After yesterdays glaring blunders by the referees, linesmen and 4th referees, first when England were denied a goal which every TV viewer around the world could see had crossed the goal-line and second when Argentina were awarded a goal when every TV viewer could see that Tevez was off-side, it is now going to be difficult for FIFA to resist bringing in the use of technology to assist referees’ decisions. It occurred to me that even though the final results seemed justified by the rest of the play, we cannot know what the impact of the correct decisions would have been. If England had been awarded their goal they would have started the second half level and in a different frame of mind. If Argentina’s goal had been disallowed and Mexico had scored first the players’ attitudes and the play could have changed in a fundamental way.
FIFA’s attitude to the use of technology borders on faith in a bygone age which no longer exists.
Like the proverbial ostriches – they do not wish to know what they do not know.
Thinking about what might have been, I was reminded of Donald Rumsfeld’s press conference at NATO HQ, Brussels on June 6th, 2002., when as U.S. Secretary of Defence he said:
“The message is that there are no “knowns.” There are thing we know that we know.
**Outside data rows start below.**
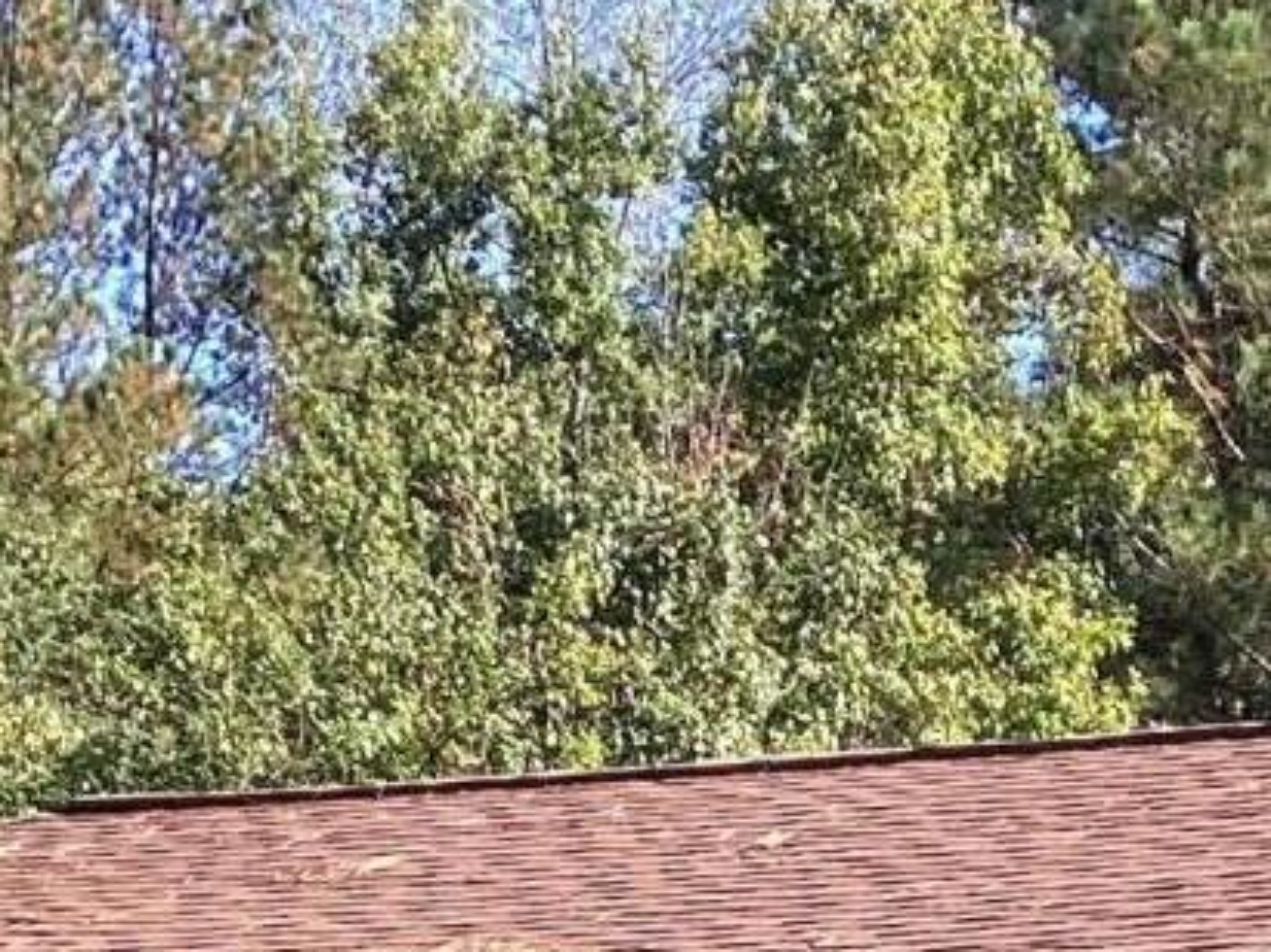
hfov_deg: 13.1
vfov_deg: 9.2
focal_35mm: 151
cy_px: 1907
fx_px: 5543
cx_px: 857
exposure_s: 1/263
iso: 25
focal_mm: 3.3
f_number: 2.4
There are known unknowns. That is to say there are things that we now know we don’t know. But there are also unknown unknowns. There are things we don’t know we don’t know. So when we do the best we can and we pull all this information together, and we then say well that’s basically what we see as the situation, that is really only the known knowns and the known unknowns. And each year, we discover a few more of those unknown unknowns”.
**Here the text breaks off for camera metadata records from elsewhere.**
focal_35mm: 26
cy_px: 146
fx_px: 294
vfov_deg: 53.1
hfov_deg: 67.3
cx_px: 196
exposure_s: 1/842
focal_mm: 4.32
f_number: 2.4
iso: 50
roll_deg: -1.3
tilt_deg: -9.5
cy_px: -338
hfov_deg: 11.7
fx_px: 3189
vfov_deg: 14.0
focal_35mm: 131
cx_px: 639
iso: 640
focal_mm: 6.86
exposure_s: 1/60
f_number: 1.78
There is actually a compelling music to the words but this quotation is often mocked especially by opponents of the US invasion of Iraq. I have quoted it disparagingly myself in discussions and presentations about the dangers of forecasting.
But of course what he said is rather profound.
Coincidentally there is a recent series of articles in the New York Times by Errol Morris about “The Anosognosic’s Dilemma” which is precisely about the “Unknown Unknowns”. He quotes David Dunning, a Cornell professor of social psychology:
“Put simply, people tend to do what they know and fail to do that which they have no conception of. In that way, ignorance profoundly channels the course we take in life. And unknown unknowns constitute a grand swath of everybody’s field of ignorance”.
The Dunning – Kruger effect states that “The incompetent are too incompetent to know that they are incompetent” (World Cup referees and EU bureaucrats for example?). “Not only do they reach erroneous conclusions and make unfortunate choices, but their incompetence robs them of the ability to realize it”.
As Errol puts it: “To me, unknown unknowns enter at two different levels. The first is at the level of risk and problem. Many tasks in life contain uncertainties that are known — so-called “known unknowns.” These are potential problems for any venture, but they at least are problems that people can be vigilant about, prepare for, take insurance on, and often head off at the pass. Unknown unknown risks, on the other hand, are problems that people do not know they are vulnerable to. Unknown unknown solutions haunt the mediocre without their knowledge.”
Known unknowns are where a question can be posed and an answer sought. In the unknown unknown we cannot even pose the question.
It seems to me that many of the beliefs and faiths we suffer from – whether about religion or global warming or the fundamental particles of physics or the start of or the extent of the universe – start at the point of unknown unknowns. There is a school of thought which believes (it cannot know) that nothing is unknowable. Others believe that everything is eventually knowable. In my own mind I believe – but cannot know – that just as a two dimensional shadow cannot conceive of the 3rd physical dimension from which it is cast, we cannot even conceive of some of the unknowns around which therefore render them unknowable.
But we do not need to go there yet. The 3-dimensional physical world we inhabit has sufficient things we don’t know that we don’t know. We and the World Cup continue in ignorance of most of the areas of our incompetence.